# 2012 ram 3500 crew cab



## supercuts (Dec 8, 2009)

after too many problems to list with my 08 ford powerstroke, i dump it for a new dodge. i put 200 miles on it and i love it. pulled my first load saturday and loved the exhaust brake. my 08 just turned 4 years old and it had 56K miles and $3k in body damage and i was offered $10K less than I paid for it new. here she is


----------



## rob_cook2001 (Nov 15, 2008)

Good looking truck! I just traded my 09 f-350 in on a 2012 dodge last week to. Unlike you I had
No issues with my Ford but this new dodge is a Damn nice truck. I can't wait to get all the emissions
Stuff off in a week or two.
Robert


----------



## plowguy43 (Jan 2, 2008)

Nice Rig! Post more pics when you hang a plow on there


----------



## V_Scapes (Jan 1, 2011)

awsome. just got a 2012 2500 in october and love everything about it.


----------



## Banksy (Aug 31, 2005)

Love it!!!


----------



## erkoehler (Sep 25, 2008)

The exhaust brakes are AWESOME!


----------



## captshawn (Dec 19, 2008)

erkoehler;1371909 said:


> The exhaust brakes are AWESOME!


Come on EK you know you want one.


----------



## erkoehler (Sep 25, 2008)

captshawn;1371968 said:


> Come on EK you know you want one.


Our shop trucks (chevy 2500's) have them.........if it ever snows I'll get one in the spring


----------



## randomb0b123 (Jul 14, 2010)

looks nice im completely shocked your powerstroke gave you problems. what plow are you putting on this?


----------



## NoFearDeere (Nov 7, 2005)

My 08 6.7 has the exhaust brake and I always want to put it on just driving around! haha Nice truck man!


----------



## supercuts (Dec 8, 2009)

randomb0b123;1372179 said:


> looks nice im completely shocked your powerstroke gave you problems. what plow are you putting on this?
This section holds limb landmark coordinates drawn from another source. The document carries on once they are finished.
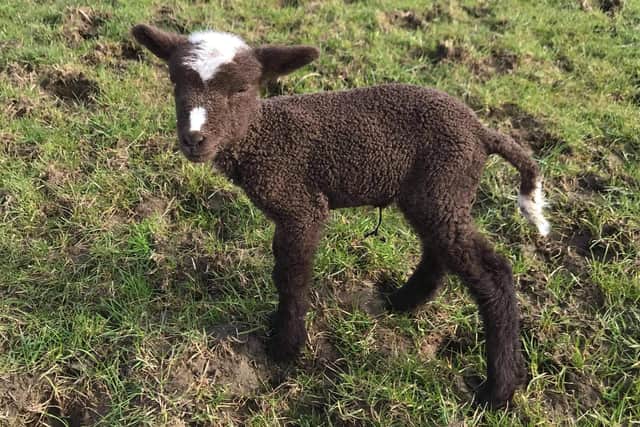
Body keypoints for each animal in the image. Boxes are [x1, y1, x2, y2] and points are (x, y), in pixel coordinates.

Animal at [131, 24, 551, 408]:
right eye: (174, 82)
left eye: (241, 89)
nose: (194, 140)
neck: (260, 137)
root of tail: (481, 132)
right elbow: (286, 270)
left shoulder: (301, 206)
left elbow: (291, 275)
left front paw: (285, 347)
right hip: (437, 193)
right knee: (438, 251)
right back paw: (400, 302)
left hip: (445, 181)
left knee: (492, 271)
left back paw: (497, 390)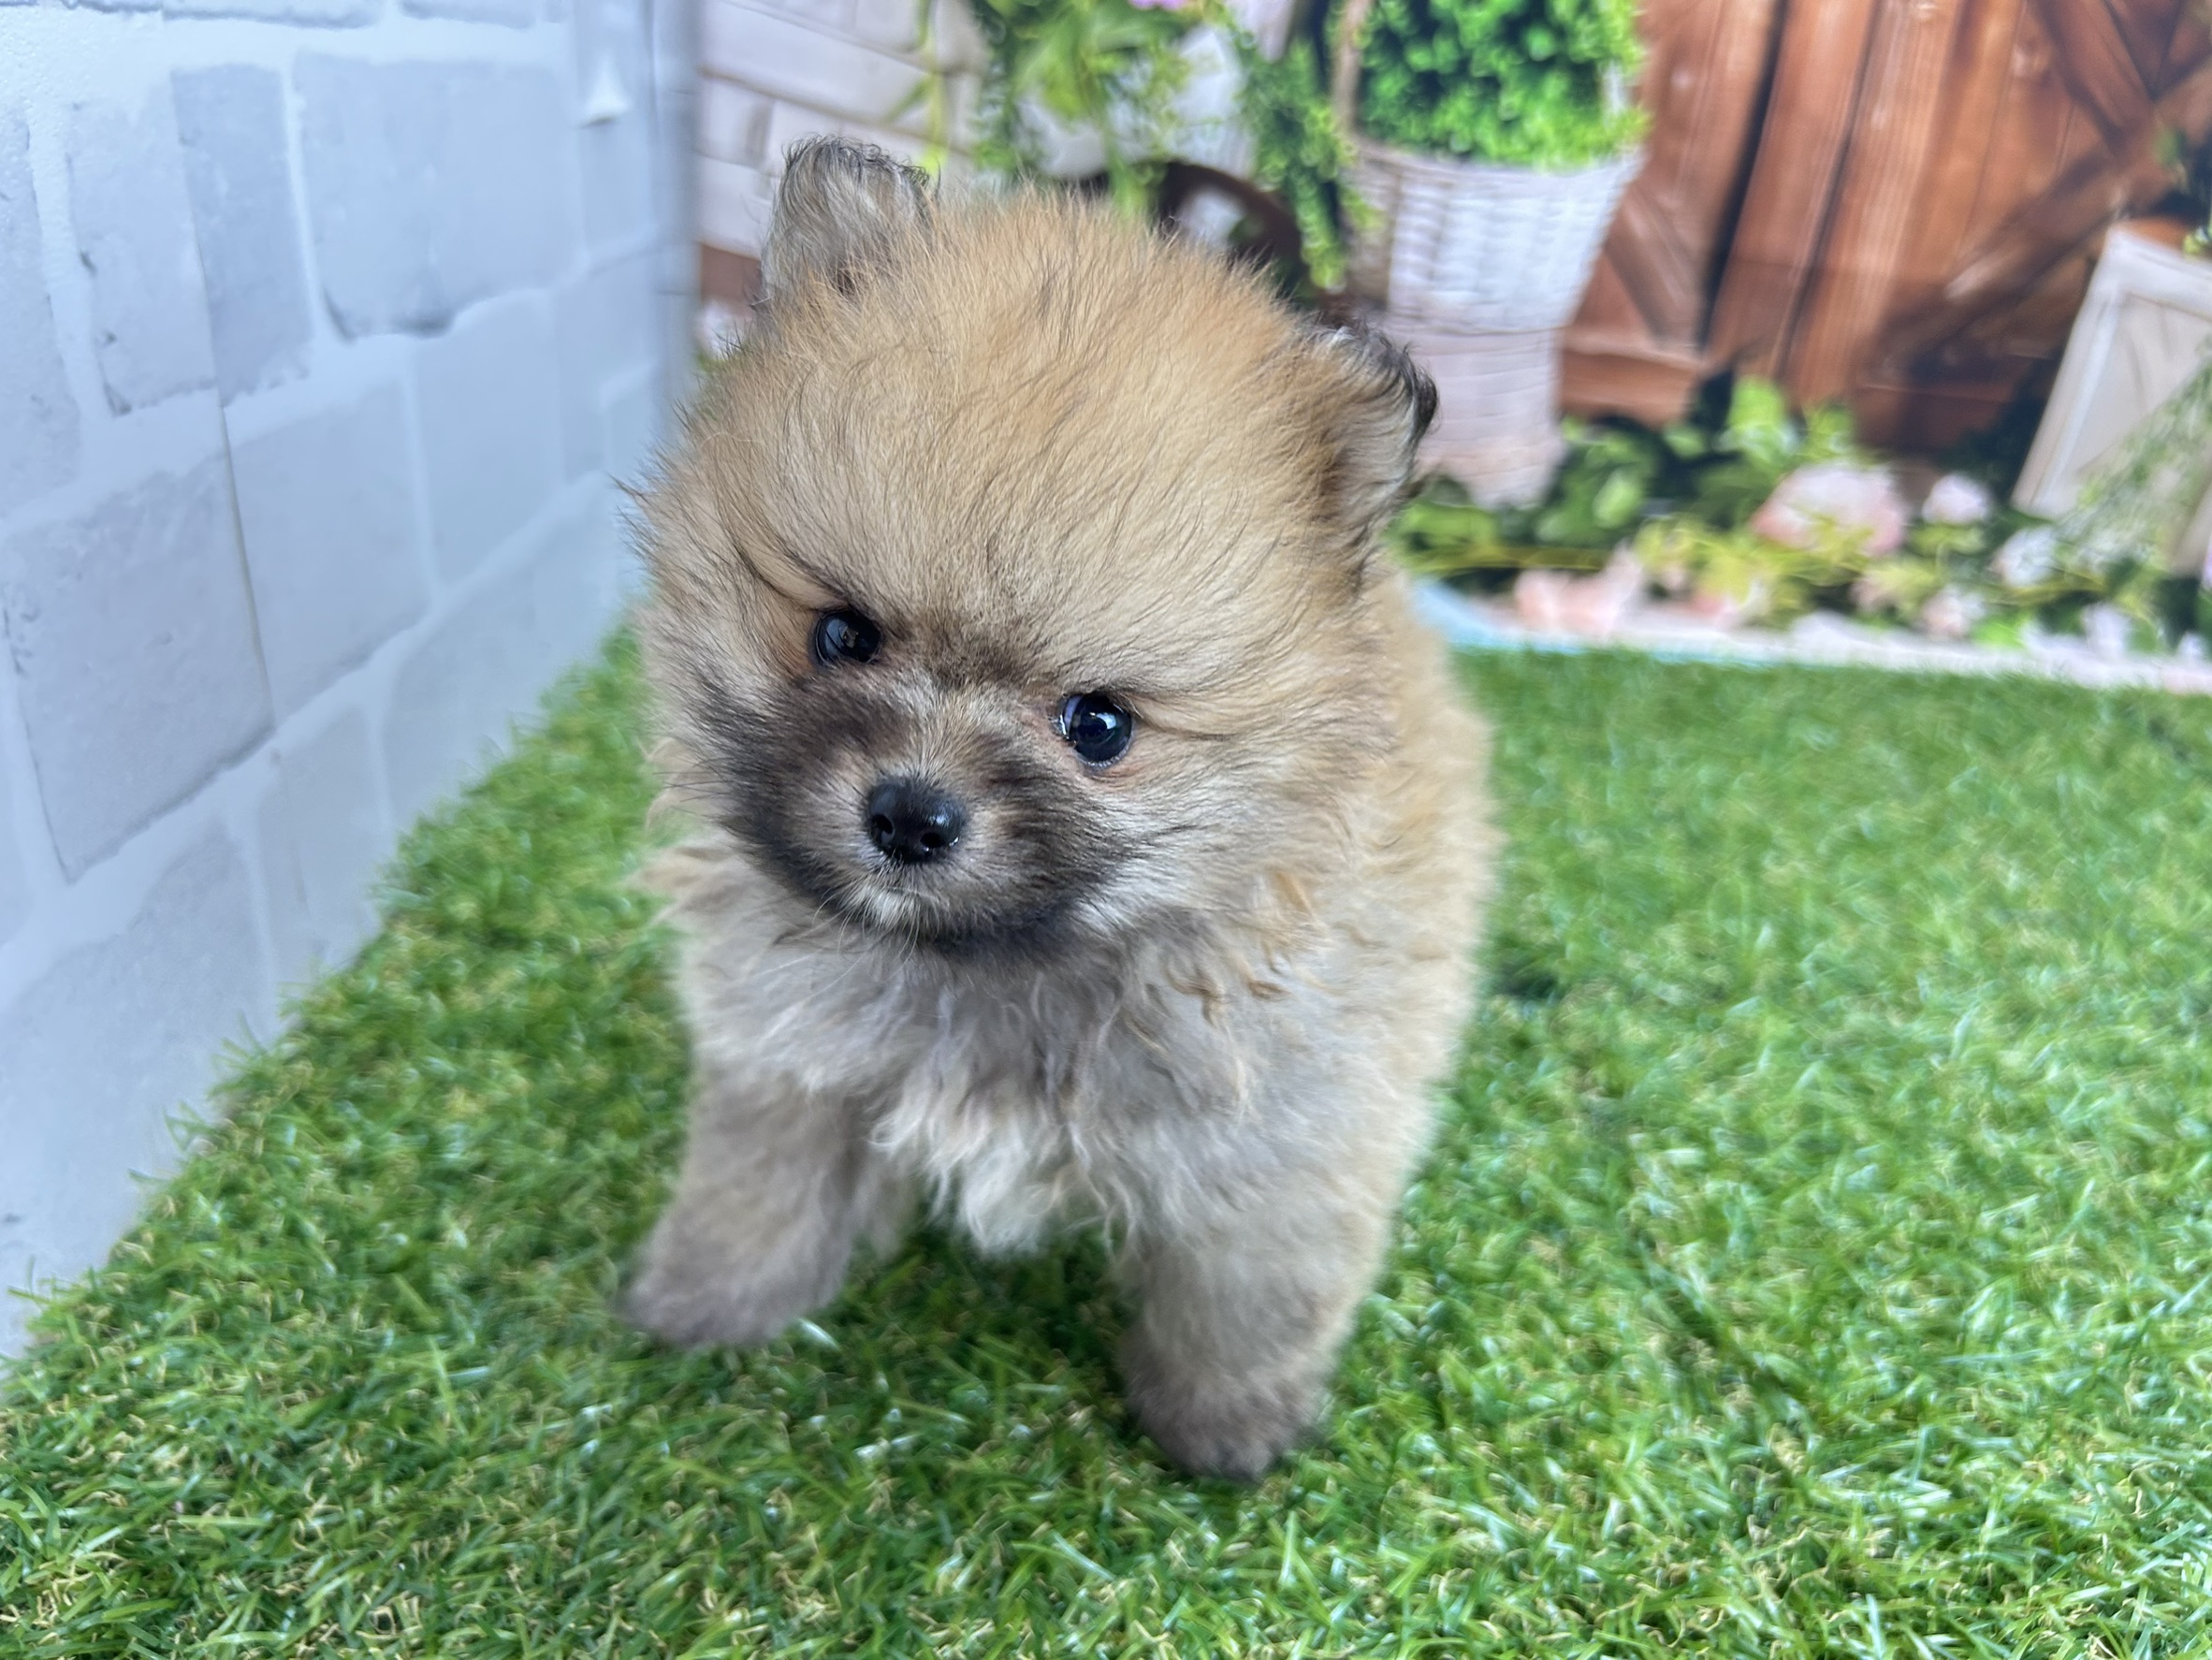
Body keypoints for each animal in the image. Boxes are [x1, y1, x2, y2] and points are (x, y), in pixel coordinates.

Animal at [625, 139, 1494, 1479]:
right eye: (842, 634)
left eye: (1099, 726)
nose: (911, 815)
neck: (997, 970)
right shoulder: (788, 1067)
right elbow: (752, 1197)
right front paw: (707, 1307)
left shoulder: (1280, 1146)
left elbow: (1245, 1303)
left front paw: (1226, 1435)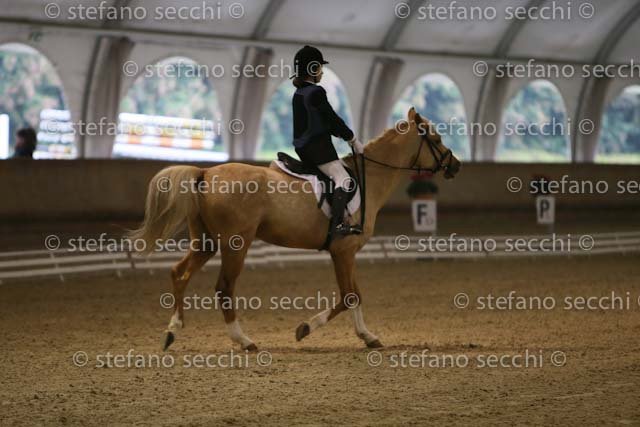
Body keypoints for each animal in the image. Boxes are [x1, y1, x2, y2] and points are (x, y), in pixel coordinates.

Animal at [130, 107, 461, 351]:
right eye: (436, 138)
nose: (455, 166)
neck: (370, 179)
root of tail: (205, 172)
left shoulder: (348, 253)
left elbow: (356, 294)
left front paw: (368, 337)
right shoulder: (343, 251)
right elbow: (347, 296)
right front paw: (305, 328)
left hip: (206, 242)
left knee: (179, 273)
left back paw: (172, 331)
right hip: (236, 244)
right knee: (224, 288)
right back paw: (244, 341)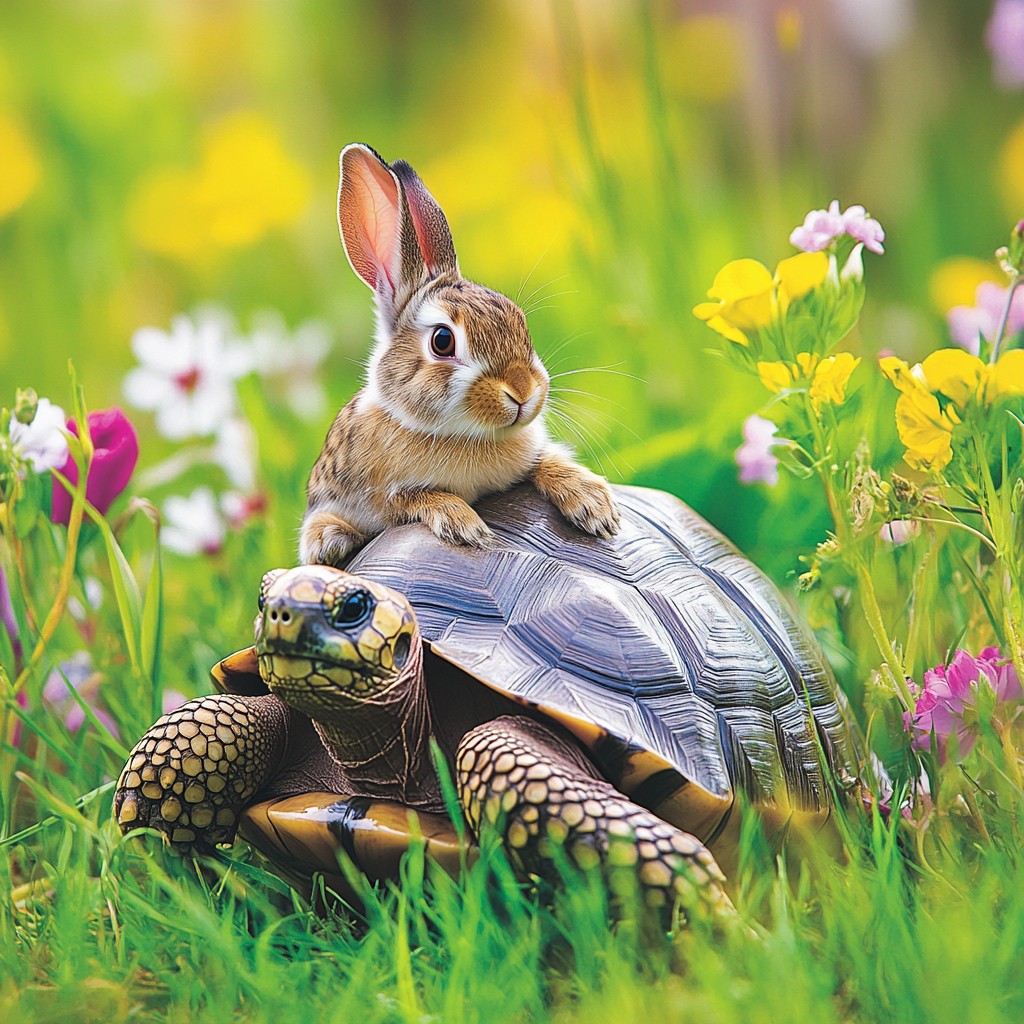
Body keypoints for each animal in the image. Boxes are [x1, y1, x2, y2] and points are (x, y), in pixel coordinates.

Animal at [299, 143, 619, 567]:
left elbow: (545, 460)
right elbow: (411, 497)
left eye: (520, 320)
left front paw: (594, 504)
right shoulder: (380, 494)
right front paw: (464, 525)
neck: (466, 435)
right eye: (442, 341)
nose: (523, 391)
i put a Boss 8'2" V-XT on it. I love those plows, now i love this truck. its more difficult to see over the hood than my ford and out the rear, so im going to have to be more careful this year


----------



## supercuts (Dec 8, 2009)

update on the truck, she has 1500 miles now and she gets about a 25-30% better fuel mileage. the only dislikes are mirrors and reverse speed (which I guess is a good thing)


----------



## CGM Inc. (Dec 15, 2008)

supercuts;1398764 said:


> update on the truck, she has 1500 miles now and she gets about a 25-30% better fuel mileage. the only dislikes are mirrors and reverse speed (which I guess is a good thing)


X2 on that! My buddy just got a 2012 Ford and sold his 2007 Cummins....wonder how he feels about it


----------